In applying the concept of the probability curve we should distinguish between individuals who have attained their mature mental capacity and those who are still maturing. The former would be represented by a random group of adults (Distribution E, Fig. 3) the latter by a group of nine-year-olds (Distribution C). If we say, for example, that a child has reached a certain stage of development we might have in mind the final distribution of mature capacity or the distribution of capacity among those of his particular age or of all ages. When we compare stages of development we must, therefore, be careful to indicate the distribution surface to which we are referring.

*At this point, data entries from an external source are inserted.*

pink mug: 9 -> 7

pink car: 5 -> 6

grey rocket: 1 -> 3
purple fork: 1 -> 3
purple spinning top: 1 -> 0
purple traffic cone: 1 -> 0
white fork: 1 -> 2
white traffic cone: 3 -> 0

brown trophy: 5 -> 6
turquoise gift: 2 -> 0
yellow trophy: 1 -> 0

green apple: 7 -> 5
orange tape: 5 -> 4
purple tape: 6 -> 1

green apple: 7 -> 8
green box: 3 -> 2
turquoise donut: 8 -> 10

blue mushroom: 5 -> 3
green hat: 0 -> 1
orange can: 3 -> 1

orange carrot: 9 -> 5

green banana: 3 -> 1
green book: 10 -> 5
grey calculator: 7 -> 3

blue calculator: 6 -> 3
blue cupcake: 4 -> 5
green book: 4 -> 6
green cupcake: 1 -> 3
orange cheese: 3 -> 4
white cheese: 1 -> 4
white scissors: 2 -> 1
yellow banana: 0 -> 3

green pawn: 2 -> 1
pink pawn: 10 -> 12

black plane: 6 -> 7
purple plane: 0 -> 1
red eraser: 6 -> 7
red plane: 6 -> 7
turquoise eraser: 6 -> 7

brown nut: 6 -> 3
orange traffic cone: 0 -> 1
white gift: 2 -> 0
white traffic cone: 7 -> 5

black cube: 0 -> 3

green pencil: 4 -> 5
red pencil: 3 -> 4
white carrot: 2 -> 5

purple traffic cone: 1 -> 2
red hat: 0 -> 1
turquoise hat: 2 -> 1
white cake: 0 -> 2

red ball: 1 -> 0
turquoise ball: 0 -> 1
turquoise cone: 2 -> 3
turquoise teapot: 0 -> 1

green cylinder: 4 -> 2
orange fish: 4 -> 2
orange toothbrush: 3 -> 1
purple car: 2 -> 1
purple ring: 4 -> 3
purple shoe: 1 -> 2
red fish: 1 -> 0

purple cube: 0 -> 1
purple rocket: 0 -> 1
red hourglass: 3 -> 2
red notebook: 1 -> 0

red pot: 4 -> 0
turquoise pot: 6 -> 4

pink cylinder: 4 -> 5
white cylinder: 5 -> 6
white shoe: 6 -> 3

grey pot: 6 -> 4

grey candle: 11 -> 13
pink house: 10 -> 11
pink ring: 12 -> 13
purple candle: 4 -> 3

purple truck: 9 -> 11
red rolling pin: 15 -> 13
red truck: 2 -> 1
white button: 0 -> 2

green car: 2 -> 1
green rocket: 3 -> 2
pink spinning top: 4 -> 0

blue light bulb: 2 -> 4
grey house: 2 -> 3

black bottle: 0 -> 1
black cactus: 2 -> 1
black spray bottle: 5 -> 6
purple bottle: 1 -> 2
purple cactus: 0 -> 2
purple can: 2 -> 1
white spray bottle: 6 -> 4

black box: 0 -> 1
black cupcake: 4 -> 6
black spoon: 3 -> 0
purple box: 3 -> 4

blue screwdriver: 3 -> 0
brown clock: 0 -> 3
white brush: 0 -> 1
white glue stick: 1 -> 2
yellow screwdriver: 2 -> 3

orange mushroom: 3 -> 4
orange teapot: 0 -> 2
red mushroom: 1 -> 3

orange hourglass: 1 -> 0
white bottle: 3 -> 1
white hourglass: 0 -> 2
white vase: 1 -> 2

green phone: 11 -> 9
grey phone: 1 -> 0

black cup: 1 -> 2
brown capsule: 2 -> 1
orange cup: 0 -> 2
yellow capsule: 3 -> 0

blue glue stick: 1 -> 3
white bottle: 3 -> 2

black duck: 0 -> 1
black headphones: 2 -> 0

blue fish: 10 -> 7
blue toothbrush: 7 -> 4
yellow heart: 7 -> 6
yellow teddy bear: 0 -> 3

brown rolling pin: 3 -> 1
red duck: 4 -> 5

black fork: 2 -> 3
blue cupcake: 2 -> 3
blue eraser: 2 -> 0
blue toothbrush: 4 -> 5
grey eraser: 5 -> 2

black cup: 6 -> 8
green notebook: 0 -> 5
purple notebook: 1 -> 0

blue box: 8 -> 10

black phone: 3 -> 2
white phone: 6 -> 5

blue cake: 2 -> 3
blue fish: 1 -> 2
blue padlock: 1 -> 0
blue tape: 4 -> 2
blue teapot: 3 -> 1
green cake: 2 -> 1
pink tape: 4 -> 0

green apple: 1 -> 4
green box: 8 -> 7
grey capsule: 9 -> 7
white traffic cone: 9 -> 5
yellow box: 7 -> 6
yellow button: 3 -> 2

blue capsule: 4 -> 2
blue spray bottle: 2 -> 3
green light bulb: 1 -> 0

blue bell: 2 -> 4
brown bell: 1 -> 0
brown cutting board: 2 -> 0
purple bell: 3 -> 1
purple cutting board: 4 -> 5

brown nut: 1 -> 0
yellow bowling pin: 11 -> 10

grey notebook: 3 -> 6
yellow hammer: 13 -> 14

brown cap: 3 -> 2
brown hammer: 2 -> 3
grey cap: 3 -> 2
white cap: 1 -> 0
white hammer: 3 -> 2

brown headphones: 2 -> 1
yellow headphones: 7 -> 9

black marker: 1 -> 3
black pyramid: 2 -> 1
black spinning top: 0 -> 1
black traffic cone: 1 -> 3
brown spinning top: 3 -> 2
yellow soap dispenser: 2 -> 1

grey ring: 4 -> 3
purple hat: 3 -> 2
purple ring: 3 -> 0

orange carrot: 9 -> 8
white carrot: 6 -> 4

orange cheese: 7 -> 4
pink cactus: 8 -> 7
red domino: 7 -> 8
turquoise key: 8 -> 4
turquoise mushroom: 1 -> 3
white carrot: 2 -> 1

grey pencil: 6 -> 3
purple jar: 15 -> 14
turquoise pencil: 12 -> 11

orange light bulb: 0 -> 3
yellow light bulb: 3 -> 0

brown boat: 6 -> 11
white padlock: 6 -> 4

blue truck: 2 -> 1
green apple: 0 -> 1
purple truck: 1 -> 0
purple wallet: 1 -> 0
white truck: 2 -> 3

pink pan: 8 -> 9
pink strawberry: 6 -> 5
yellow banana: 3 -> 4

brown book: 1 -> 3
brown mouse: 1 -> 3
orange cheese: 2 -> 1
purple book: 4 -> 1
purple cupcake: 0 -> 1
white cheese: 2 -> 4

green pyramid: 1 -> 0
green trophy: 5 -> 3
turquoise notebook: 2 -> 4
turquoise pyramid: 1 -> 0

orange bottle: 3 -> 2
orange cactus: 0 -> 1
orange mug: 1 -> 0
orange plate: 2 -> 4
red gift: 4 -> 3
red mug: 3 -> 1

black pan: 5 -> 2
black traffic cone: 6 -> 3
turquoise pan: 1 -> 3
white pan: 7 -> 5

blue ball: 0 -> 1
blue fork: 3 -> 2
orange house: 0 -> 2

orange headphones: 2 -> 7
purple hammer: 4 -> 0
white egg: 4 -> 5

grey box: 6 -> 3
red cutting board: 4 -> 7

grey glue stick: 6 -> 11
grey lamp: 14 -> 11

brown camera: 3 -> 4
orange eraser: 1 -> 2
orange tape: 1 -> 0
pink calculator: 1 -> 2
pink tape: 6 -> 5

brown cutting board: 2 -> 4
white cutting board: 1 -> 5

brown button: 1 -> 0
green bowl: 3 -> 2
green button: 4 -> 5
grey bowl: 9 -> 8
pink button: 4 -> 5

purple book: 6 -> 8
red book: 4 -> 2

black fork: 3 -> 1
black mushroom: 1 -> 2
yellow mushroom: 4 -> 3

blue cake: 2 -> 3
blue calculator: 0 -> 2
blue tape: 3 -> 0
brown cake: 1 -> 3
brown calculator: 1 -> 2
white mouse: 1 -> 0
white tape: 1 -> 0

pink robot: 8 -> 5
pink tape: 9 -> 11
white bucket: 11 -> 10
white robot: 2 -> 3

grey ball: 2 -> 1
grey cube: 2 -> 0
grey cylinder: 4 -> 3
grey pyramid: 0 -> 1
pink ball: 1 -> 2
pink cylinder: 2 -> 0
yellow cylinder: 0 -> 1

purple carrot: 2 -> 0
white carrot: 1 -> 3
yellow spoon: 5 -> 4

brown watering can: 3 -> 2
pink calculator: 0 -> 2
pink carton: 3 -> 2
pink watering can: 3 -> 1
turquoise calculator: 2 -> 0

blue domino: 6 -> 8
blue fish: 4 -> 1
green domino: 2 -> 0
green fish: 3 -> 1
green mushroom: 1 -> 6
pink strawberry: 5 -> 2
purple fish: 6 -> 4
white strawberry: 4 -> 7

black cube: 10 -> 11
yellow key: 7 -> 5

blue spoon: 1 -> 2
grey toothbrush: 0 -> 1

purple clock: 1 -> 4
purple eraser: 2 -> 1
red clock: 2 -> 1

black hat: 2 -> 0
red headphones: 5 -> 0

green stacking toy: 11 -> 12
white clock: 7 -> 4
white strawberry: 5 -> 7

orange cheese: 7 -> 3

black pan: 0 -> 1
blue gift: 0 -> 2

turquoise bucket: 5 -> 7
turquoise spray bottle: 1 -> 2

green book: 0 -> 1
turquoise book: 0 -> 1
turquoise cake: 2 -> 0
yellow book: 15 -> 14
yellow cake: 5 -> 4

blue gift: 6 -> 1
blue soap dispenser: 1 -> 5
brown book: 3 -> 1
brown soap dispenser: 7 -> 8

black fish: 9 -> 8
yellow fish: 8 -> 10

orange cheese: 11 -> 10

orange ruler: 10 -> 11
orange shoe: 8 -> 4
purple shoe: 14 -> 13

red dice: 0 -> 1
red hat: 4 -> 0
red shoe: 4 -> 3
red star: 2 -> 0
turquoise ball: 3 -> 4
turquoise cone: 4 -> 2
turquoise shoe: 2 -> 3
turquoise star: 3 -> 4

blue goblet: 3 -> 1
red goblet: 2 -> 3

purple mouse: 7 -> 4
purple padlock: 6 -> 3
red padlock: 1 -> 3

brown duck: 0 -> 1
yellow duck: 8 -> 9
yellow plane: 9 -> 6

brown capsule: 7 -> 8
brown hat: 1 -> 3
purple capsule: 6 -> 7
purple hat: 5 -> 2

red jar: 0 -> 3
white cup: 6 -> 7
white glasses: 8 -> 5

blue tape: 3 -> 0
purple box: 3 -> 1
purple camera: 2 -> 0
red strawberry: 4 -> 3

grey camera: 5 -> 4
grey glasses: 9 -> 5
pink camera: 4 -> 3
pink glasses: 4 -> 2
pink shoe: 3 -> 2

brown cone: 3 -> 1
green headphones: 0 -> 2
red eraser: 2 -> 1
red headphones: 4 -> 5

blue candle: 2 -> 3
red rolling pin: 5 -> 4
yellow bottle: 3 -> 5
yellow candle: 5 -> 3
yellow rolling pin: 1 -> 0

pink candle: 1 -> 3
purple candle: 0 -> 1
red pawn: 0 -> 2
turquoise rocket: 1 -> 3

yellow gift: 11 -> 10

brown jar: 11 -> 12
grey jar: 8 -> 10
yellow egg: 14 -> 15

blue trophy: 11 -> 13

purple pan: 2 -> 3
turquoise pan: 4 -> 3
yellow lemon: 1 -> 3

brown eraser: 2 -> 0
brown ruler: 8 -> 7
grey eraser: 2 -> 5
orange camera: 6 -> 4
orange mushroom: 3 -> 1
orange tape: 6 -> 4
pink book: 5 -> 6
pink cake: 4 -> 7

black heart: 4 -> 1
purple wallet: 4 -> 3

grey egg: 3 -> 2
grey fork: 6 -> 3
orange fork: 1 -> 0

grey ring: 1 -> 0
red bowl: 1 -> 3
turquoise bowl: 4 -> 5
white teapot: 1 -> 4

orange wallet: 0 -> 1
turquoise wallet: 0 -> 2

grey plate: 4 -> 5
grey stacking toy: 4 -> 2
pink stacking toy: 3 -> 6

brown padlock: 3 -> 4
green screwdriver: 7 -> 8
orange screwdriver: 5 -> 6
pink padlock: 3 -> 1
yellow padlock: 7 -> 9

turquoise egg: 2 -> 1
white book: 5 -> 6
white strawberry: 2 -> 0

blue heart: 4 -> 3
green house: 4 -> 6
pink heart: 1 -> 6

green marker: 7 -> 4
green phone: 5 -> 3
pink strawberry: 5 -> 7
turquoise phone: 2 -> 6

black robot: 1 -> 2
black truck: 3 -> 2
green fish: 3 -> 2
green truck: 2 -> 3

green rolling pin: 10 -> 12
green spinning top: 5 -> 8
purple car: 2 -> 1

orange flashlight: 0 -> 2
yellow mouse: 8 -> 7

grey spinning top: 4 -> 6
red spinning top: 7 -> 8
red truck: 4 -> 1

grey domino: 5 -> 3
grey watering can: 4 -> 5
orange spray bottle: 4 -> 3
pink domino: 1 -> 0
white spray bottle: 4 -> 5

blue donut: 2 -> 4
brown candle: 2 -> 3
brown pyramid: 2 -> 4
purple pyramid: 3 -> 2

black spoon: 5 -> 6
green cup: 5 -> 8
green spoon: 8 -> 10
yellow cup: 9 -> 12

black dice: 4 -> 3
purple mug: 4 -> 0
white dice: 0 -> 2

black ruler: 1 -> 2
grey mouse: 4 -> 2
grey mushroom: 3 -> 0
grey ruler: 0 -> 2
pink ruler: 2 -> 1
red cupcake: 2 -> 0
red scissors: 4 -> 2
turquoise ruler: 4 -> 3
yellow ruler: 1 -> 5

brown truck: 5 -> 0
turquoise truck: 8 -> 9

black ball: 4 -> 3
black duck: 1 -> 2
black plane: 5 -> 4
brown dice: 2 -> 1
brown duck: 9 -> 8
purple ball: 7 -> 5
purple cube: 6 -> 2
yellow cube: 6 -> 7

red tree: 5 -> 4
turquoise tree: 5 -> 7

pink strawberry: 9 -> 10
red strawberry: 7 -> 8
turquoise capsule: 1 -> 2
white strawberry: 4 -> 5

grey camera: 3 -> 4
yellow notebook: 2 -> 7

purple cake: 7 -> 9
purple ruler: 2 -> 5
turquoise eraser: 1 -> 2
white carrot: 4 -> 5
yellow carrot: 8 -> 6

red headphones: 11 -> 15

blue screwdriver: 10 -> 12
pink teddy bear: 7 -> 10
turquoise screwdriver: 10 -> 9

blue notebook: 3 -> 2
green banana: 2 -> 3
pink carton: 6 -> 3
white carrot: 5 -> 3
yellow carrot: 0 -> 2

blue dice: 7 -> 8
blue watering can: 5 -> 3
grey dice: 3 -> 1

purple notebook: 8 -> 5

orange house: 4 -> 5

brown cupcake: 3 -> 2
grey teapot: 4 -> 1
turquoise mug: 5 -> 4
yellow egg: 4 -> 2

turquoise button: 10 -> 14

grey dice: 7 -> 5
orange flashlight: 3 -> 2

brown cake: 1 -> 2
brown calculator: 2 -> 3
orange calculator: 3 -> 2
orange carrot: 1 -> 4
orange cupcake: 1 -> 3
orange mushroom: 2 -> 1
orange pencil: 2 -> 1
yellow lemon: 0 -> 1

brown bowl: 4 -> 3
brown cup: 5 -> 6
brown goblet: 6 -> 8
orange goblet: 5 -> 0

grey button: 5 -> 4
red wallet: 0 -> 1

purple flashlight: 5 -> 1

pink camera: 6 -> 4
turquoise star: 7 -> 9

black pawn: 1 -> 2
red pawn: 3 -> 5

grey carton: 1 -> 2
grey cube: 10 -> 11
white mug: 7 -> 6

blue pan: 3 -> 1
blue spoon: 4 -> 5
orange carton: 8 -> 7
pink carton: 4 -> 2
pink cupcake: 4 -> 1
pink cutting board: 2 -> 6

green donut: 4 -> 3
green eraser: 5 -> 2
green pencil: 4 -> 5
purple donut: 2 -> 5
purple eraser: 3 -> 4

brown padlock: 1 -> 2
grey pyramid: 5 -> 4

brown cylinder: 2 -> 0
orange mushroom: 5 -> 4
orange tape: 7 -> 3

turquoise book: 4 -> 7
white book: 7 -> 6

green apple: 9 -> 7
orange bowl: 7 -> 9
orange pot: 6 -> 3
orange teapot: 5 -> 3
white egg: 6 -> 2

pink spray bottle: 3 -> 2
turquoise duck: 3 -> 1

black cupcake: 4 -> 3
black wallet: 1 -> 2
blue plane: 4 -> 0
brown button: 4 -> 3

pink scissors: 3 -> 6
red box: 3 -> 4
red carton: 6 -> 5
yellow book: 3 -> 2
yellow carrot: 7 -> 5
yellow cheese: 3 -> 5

An increase in development may refer to at least five different things depending upon the scale of measurement to which reference is made. Besides an increase measured by the physical scale, the scales for adults, for the immature or for all ages, to which we have already referred, it may mean an increase judged by the distribution of increases which individuals of the same life-age and capacity make in the same period of time. This last meaning may be the most significant, although it has never been used. It has reference to a distribution surface of increases such as is represented in Distribution F, Fig. 3. This is intended to show the increases in one year of all two-year-old children who had average ability at 2 years, on the assumption that at 3 years these children would on the average equal the average of all three-year-olds. It is clear that when these increases are measured in objective units the latter have a still different significance from that assigned to them in connection with other scales. An increase of one objective unit here might represent twice the standard deviation, while it only represents 0.2 of the standard deviation in another distribution.